To expand their research beyond animal models, scientists cultivated human nerve cells in the laboratory. They engineered these human cells to carry the Shank3 gene mutation. Just like the mouse model, these human cells exhibited loss of the TSC2 brake protein and an exaggerated proliferative pathway.
Treating these human nerve cells with nitric oxide blockers produced familiar results. The drug protected brake proteins and quelled cellular overdrive. This confirmed that the nitric oxide mechanism works similarly in human tissue.

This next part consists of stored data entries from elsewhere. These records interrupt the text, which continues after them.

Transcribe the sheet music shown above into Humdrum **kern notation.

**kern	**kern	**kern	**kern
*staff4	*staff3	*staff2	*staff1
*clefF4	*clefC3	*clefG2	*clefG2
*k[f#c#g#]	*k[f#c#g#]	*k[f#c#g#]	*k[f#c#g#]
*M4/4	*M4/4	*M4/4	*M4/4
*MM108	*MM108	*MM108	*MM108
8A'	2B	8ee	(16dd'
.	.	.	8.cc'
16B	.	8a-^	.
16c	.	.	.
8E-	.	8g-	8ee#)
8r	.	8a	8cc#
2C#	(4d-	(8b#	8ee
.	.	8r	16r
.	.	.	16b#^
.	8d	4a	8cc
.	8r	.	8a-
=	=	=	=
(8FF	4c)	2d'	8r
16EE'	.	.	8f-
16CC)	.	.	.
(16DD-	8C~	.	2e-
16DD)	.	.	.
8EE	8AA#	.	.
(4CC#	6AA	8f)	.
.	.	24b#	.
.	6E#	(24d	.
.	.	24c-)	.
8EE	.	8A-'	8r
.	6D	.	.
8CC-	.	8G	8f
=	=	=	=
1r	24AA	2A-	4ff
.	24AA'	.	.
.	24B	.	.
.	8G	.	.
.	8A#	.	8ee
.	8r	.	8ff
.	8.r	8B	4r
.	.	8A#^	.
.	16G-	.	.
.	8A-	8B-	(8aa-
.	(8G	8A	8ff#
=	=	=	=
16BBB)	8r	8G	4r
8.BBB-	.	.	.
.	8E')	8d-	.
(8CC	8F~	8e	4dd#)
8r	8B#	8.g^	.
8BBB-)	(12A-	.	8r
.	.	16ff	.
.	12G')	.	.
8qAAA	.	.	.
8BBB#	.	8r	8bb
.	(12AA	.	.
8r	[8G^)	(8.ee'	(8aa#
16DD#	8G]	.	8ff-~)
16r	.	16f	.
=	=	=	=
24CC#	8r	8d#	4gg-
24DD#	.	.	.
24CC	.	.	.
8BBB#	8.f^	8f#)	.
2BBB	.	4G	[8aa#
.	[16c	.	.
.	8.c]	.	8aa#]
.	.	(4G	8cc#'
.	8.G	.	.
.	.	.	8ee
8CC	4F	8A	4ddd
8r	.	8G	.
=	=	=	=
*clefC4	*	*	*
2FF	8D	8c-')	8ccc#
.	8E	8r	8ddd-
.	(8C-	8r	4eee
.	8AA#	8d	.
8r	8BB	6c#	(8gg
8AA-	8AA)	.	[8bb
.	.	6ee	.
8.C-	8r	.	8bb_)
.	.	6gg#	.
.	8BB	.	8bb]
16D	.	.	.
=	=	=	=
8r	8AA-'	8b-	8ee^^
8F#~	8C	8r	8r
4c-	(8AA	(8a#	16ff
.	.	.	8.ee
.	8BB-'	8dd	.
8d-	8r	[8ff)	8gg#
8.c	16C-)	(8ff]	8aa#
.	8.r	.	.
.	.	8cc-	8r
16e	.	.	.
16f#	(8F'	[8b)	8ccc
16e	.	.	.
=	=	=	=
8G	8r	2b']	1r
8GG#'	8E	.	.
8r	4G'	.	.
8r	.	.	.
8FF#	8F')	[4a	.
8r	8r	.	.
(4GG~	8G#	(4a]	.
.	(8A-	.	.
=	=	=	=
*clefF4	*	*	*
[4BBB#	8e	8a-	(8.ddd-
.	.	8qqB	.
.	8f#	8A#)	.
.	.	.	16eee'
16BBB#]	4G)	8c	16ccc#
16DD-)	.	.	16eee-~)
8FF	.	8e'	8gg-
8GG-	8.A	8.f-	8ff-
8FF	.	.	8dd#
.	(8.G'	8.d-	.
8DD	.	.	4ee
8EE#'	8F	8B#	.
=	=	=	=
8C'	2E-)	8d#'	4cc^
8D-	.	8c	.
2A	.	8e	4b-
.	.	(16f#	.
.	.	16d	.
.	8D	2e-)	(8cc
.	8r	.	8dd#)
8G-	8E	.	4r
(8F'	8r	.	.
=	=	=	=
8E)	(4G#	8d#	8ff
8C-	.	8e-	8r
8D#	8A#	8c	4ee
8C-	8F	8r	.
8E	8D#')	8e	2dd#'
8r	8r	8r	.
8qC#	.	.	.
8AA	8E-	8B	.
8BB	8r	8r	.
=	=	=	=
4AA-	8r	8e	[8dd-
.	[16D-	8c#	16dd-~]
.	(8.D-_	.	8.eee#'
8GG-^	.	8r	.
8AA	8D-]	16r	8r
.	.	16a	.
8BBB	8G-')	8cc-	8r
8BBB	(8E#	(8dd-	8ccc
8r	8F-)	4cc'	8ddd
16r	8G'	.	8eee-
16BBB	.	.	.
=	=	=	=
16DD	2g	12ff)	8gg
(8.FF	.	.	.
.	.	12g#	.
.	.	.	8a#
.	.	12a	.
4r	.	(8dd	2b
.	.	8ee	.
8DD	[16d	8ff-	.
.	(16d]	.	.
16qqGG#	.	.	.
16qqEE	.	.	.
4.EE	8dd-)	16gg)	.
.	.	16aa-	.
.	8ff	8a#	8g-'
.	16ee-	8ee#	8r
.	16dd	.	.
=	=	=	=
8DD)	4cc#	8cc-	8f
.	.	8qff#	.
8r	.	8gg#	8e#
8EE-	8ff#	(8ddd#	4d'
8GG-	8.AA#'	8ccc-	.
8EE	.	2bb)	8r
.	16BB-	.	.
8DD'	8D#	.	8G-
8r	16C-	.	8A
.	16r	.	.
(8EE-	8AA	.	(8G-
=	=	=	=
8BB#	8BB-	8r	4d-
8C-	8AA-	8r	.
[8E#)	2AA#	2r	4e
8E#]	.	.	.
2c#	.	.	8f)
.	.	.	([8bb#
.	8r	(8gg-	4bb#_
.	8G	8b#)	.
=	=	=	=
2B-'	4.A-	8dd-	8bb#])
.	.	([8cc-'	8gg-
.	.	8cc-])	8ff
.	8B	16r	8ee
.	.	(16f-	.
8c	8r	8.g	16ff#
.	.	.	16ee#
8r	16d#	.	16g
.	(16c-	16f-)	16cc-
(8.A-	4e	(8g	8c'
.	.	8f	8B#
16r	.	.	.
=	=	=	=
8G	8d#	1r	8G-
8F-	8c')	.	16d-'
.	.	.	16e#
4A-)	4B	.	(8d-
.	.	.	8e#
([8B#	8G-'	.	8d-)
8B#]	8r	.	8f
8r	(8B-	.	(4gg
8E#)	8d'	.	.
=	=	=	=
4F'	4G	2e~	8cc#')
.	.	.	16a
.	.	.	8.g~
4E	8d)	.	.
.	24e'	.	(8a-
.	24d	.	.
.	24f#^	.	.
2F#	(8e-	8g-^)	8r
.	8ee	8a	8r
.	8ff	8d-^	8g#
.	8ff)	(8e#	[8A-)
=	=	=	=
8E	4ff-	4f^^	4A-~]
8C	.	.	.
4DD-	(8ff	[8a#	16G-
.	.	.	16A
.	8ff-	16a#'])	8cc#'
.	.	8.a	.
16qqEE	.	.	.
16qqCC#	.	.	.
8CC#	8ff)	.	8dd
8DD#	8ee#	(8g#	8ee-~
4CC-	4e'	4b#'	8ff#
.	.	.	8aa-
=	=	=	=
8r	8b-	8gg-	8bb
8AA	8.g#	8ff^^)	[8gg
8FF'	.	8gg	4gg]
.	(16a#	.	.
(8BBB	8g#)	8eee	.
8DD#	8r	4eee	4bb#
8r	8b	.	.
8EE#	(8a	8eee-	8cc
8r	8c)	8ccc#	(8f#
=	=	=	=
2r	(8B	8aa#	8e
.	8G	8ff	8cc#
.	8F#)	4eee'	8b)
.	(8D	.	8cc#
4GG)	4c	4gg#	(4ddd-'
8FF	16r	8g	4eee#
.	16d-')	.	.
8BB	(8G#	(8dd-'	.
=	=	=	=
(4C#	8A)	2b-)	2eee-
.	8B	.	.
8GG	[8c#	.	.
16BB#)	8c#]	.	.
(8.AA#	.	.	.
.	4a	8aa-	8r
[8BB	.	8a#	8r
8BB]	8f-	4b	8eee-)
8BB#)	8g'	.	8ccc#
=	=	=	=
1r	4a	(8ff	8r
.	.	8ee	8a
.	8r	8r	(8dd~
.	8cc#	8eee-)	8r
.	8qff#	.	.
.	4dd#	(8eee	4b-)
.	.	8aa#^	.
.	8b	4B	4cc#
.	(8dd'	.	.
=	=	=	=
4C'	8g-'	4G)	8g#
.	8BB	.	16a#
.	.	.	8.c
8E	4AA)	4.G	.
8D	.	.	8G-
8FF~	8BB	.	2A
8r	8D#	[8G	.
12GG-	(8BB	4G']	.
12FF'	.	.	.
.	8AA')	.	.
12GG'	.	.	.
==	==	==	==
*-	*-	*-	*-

Finally, the researchers looked for this same pattern in real patients. They analyzed plasma samples from children with autism and samples from typically developing children. Some children with autism had a specific Shank3 gene mutation, while others had autism for which the genetic cause was unknown.
Human blood tests perfectly mirrored laboratory experiments. Samples from children with autism had much lower levels of the TSC2 brake protein. Their blood also showed clear signs of an overactive mTOR proliferation pathway.
Although these experiments provide a clear map of cellular dysfunction, the researchers note several limitations. Human blood samples were collected from a relatively small group of participants. Future studies will need to involve larger groups of people to see if this pattern holds true for different types of autism.
Additionally, nitric oxide interacts with a variety of proteins in the body, not just the TSC2 brake protein. Researchers acknowledge that other chemical pathways may also be involved in the biological development of autism. They plan to investigate these other potential connections in future projects.
Still, the discovery that blocking nitric oxide can restore normal cell function provides a concrete target for drug development. Scientists can now focus on developing drugs that protect the TSC2 protein or safely reduce nitric oxide levels in the brain. This could ultimately lead to interventions for individuals with specific genetic mutations.
In a press statement about the study, Amal explained: “Autism is not one condition with one cause, and we do not expect one pathway to explain all cases. However, we believe that nitric oxide-related changes may be linked to TSC2, By better identifying the sequence of events that affect key regulators such as mTOR, we hope to provide a more precise map for future research and, ultimately, more targeted treatment ideas.”
The study, “Nitric oxide-mediated S-nitrosylation of TSC2 causes mTOR dysregulation across Shank3 and Cntnap2 models of autism spectrum disorders,” was authored by Shashank Kumar Ojha, Maryam Kartawy, Wajeha Hamoudi, Manish Kumar Tripathi, Adi Aran, and Haitham Amal.